Reunirse con Medvédev

LONDRES – En 2001, George W. Bush afirmó que había mirado a los ojos a Vladimir Putin y había visto un alma gemela para Occidente. Después Putin se puso a restaurar el gobierno autoritario en Rusia. Hoy los dirigentes occidentales pueden estar a punto de repetir el mismo error con Dmitri Medvédev.

Su elección del domingo pasado fue una coronación más que una competición. Los únicos oponentes de Medvédev eran viejas glorias del decenio de 1990, como Vladimir Zhirinovsky, que hace mucho se convirtió de protofascista en leal al Kremlin, y Andréi Bogdánov, un sucedáneo de “demócrata” a quien el Kremlin ha permitido presentarse como candidato para hacer creer a Occidente que se trataba de una auténtica contienda.

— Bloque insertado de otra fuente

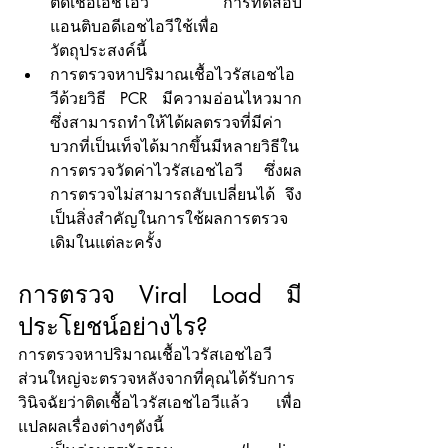
ติดเชื้อเอชไอวี การทดสอบ
แอนติบอดีเอชไอวีใช้เพื่อ
วัตถุประสงค์นี้
การตรวจหาปริมาณเชื้อไวรัสเอชไอ
วีด้วยวิธี PCR มีความอ่อนไหวมาก 
ซึ่งสามารถทำให้ได้ผลตรวจที่มีค่า
บวกที่เป็นเท็จได้มากขึ้นมีหลายวิธีใน
การตรวจวัดค่าไวรัสเอชไอวี ซึ่งผล
การตรวจไม่สามารถสับเปลี่ยนได้ จึง
เป็นสิ่งสำคัญในการใช้ผลการตรวจ
เดิมในแต่ละครั้ง
การตรวจ Viral Load มี
ประโยชน์อย่างไร?
การตรวจหาปริมาณเชื้อไวรัสเอชไอวี  
ส่วนใหญ่จะตรวจหลังจากที่คุณได้รับการ
วินิจฉัยว่าติดเชื้อไวรัสเอชไอวีแล้ว เพื่อ
แปลผลเรื่องต่างๆดังนี้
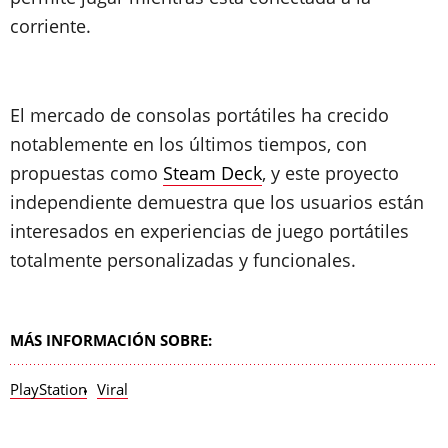
corriente.
El mercado de consolas portátiles ha crecido
notablemente en los últimos tiempos, con
propuestas como
Steam Deck
, y este proyecto
independiente demuestra que los usuarios están
interesados en experiencias de juego portátiles
totalmente personalizadas y funcionales.
MÁS INFORMACIÓN SOBRE:
PlayStation
Viral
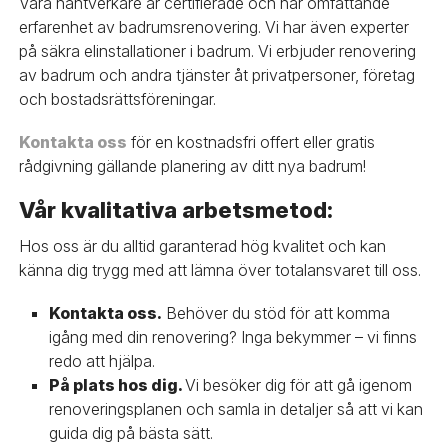
Våra hantverkare är certifierade och har omfattande
erfarenhet av badrumsrenovering. Vi har även experter
på säkra elinstallationer i badrum. Vi erbjuder renovering
av badrum och andra tjänster åt privatpersoner, företag
och bostadsrättsföreningar.
Kontakta oss
för en kostnadsfri offert eller gratis
rådgivning gällande planering av ditt nya badrum!
Vår kvalitativa arbetsmetod:
Hos oss är du alltid garanterad hög kvalitet och kan
känna dig trygg med att lämna över totalansvaret till oss.
Kontakta oss.
Behöver du stöd för att komma
igång med din renovering? Inga bekymmer – vi finns
redo att hjälpa.
På plats hos dig.
Vi besöker dig för att gå igenom
renoveringsplanen och samla in detaljer så att vi kan
guida dig på bästa sätt.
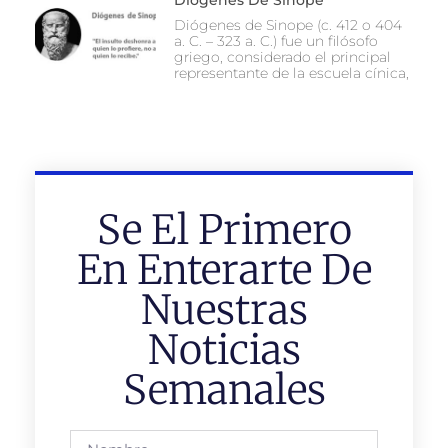
Diógenes de Sinope (c. 412 o 404
a. C. – 323 a. C.) fue un filósofo
griego, considerado el principal
representante de la escuela cínica,
Se El Primero
En Enterarte De
Nuestras
Noticias
Semanales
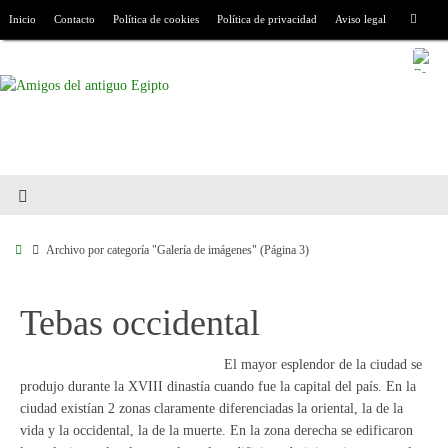
Inicio
Contacto
Política de cookies
Política de privacidad
Aviso legal
Archivo por categoría "Galería de imágenes"
(Página 3)
Tebas occidental
El mayor esplendor de la ciudad se
produjo durante la XVIII dinastía cuando fue la capital del país. En la
ciudad existían 2 zonas claramente diferenciadas la oriental, la de la
vida y la occidental, la de la muerte. En la zona derecha se edificaron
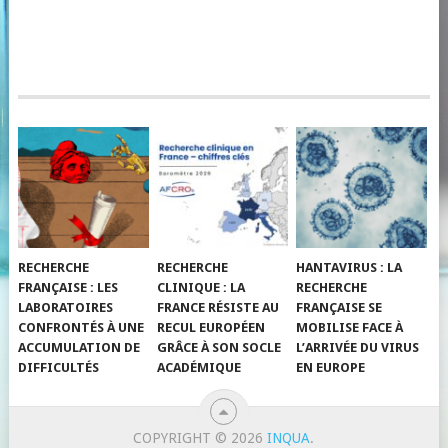
RECHERCHE
RECHERCHE
HANTAVIRUS : LA
FRANÇAISE : LES
CLINIQUE : LA
RECHERCHE
LABORATOIRES
FRANCE RÉSISTE AU
FRANÇAISE SE
CONFRONTÉS À UNE
RECUL EUROPÉEN
MOBILISE FACE À
ACCUMULATION DE
GRÂCE À SON SOCLE
L’ARRIVÉE DU VIRUS
DIFFICULTÉS
ACADÉMIQUE
EN EUROPE
COPYRIGHT © 2026
INQUA
.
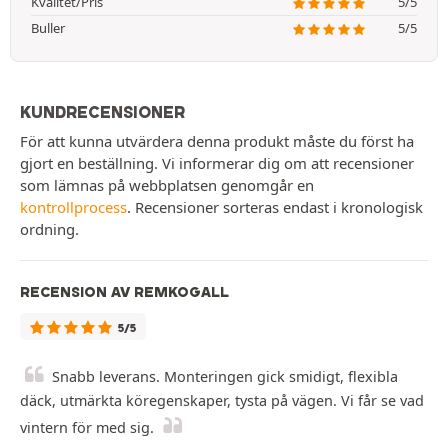
Kvalitet/Pris
5/5
Buller
5/5
KUNDRECENSIONER
För att kunna utvärdera denna produkt måste du först ha
gjort en beställning. Vi informerar dig om att recensioner
som lämnas på webbplatsen genomgår en
kontrollprocess
. Recensioner sorteras endast i kronologisk
ordning.
RECENSION AV REMKOGALL
5/5
Snabb leverans. Monteringen gick smidigt, flexibla
däck, utmärkta köregenskaper, tysta på vägen. Vi får se vad
vintern för med sig.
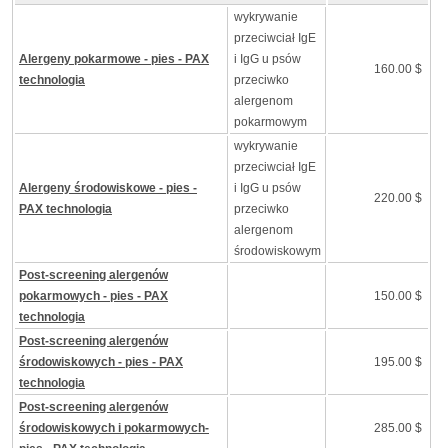
wykrywanie
przeciwciał IgE
Alergeny pokarmowe - pies - PAX
i IgG u psów
160.00 $
technologia
przeciwko
alergenom
pokarmowym
wykrywanie
przeciwciał IgE
Alergeny środowiskowe - pies -
i IgG u psów
220.00 $
PAX technologia
przeciwko
alergenom
środowiskowym
Post-screening alergenów
pokarmowych - pies - PAX
150.00 $
technologia
Post-screening alergenów
środowiskowych - pies - PAX
195.00 $
technologia
Post-screening alergenów
środowiskowych i pokarmowych-
285.00 $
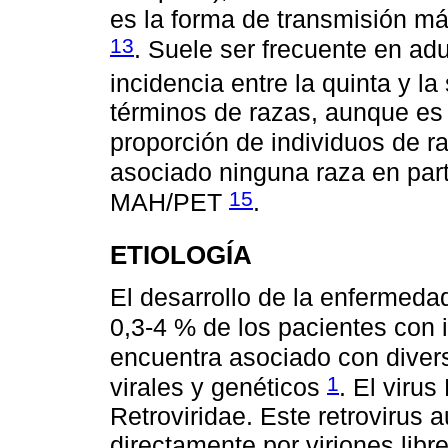
es la forma de transmisión 
13
. Suele ser frecuente en adu
incidencia entre la quinta y l
términos de razas, aunque es
proporción de individuos de r
asociado ninguna raza en part
15
MAH/PET
.
ETIOLOGÍA
El desarrollo de la enfermed
0,3-4 % de los pacientes con
encuentra asociado con diverso
1
virales y genéticos
. El virus
Retroviridae. Este retrovirus 
directamente por viriones lib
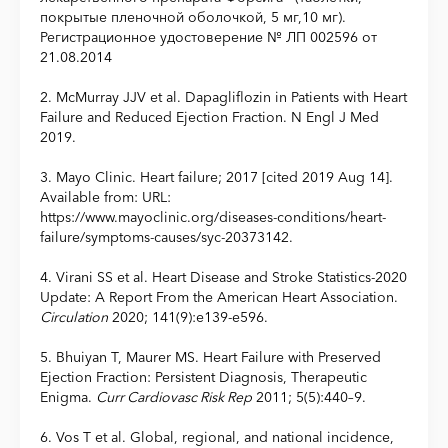
покрытые пленочной оболочкой, 5 мг,10 мг).
Регистрационное удостоверение № ЛП 002596 от
21.08.2014
2. McMurray JJV et al. Dapagliflozin in Patients with Heart
Failure and Reduced Ejection Fraction. N Engl J Med
2019.
3. Mayo Clinic. Heart failure; 2017 [cited 2019 Aug 14].
Available from: URL:
https://www.mayoclinic.org/diseases-conditions/heart-
failure/symptoms-causes/syc-20373142.
4. Virani SS et al. Heart Disease and Stroke Statistics-2020
Update: A Report From the American Heart Association.
Circulation
2020; 141(9):e139-e596.
5. Bhuiyan T, Maurer MS. Heart Failure with Preserved
Ejection Fraction: Persistent Diagnosis, Therapeutic
Enigma.
Curr Cardiovasc Risk Rep
2011; 5(5):440–9.
6. Vos T et al. Global, regional, and national incidence,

Así, pues, resulta asombroso que en Occidente muchos lo aclamen como a un “liberal”. ¿Se deberá a que se nos ha hecho temer engañosamente a alguien peor, un bravucón silovik (miembro pasado o presente de los servicios de seguridad), como el ex ministro de Defensa Serguéi Ivánov? ¿O representa Medvédev una verdadera oportunidad de descongelar la actual miniguerra fría entre Rusia y Occidente?